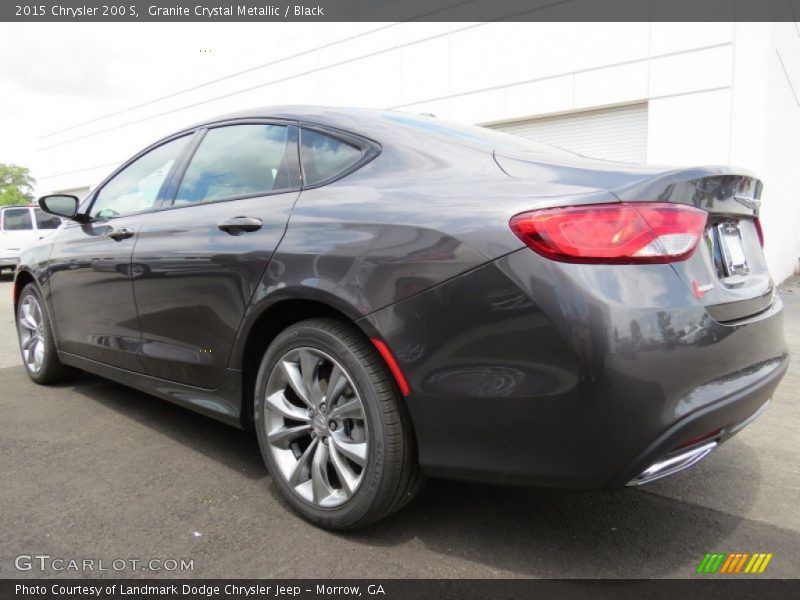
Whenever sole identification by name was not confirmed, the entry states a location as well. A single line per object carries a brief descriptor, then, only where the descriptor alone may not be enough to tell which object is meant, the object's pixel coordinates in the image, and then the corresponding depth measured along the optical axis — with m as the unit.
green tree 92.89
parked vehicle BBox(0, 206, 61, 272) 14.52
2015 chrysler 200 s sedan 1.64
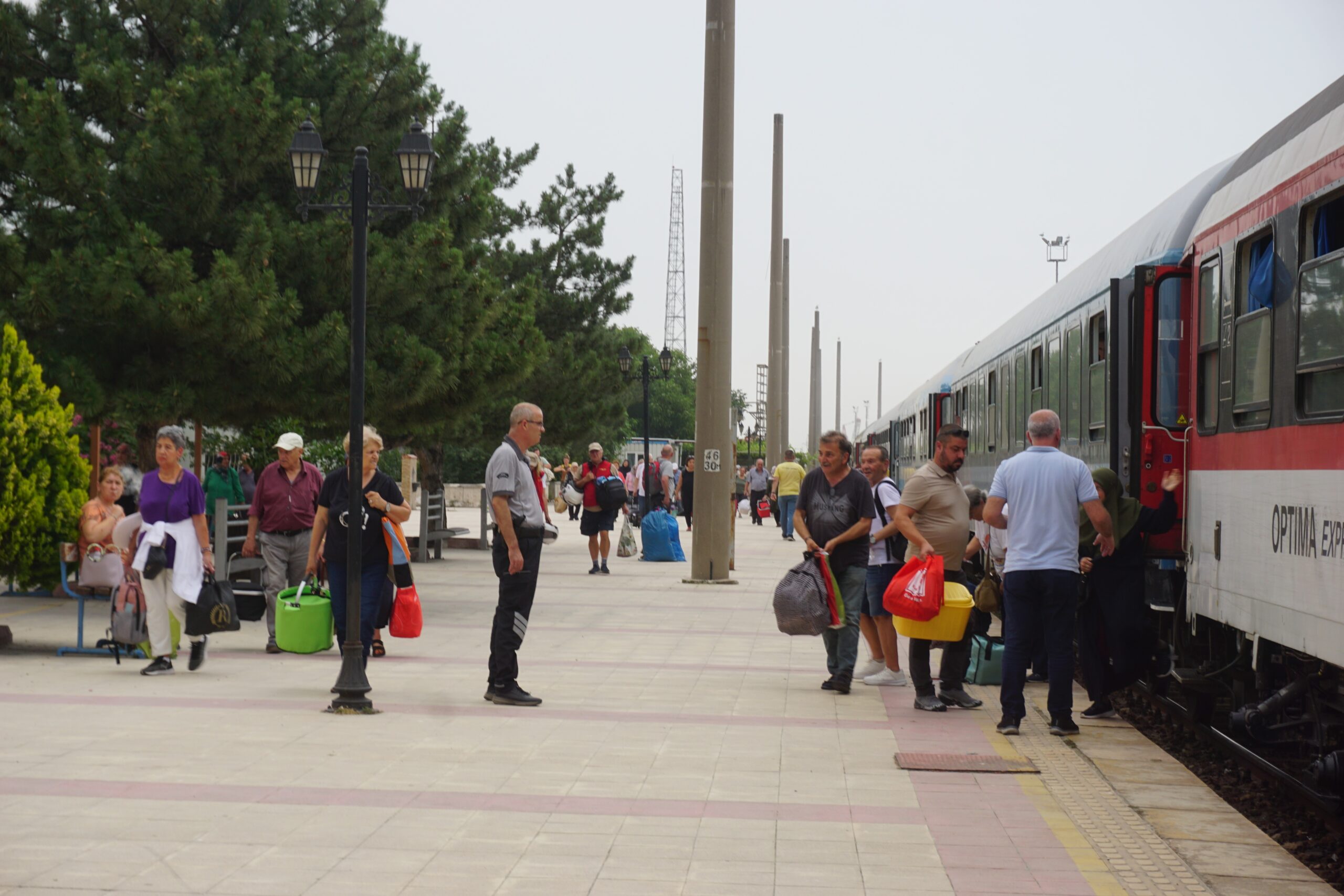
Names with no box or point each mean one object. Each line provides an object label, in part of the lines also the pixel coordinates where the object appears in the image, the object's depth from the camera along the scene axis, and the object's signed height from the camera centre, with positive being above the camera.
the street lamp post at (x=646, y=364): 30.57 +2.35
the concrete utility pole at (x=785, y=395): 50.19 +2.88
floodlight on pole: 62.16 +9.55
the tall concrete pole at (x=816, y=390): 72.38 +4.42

---

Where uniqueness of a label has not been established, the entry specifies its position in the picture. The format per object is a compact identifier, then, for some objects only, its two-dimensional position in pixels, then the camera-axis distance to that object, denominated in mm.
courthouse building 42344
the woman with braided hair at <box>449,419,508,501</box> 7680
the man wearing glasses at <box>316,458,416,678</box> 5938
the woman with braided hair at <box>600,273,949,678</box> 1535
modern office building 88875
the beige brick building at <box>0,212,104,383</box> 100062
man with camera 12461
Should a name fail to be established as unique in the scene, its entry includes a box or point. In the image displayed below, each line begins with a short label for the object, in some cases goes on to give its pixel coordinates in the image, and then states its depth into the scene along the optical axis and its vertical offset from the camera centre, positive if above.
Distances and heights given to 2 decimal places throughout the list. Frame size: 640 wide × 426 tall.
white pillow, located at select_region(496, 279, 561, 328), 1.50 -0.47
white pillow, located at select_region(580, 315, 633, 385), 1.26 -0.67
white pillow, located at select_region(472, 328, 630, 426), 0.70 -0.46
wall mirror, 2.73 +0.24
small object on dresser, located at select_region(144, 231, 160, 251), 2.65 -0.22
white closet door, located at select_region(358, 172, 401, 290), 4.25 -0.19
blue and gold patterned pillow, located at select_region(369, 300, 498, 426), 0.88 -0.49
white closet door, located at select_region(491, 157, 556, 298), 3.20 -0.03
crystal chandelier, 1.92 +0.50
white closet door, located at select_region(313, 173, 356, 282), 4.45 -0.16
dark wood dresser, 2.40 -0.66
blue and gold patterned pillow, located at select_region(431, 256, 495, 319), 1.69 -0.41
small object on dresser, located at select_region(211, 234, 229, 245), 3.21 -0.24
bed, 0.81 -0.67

*DIRECTIONS FOR THIS TASK*.
When a line in the data above contains the string "pole", copy that line.

*EXERCISE RESPONSE*.
the concrete utility pole at (x=785, y=395): 50.19 +2.88
floodlight on pole: 62.16 +9.55
the tall concrete pole at (x=816, y=390): 72.38 +4.42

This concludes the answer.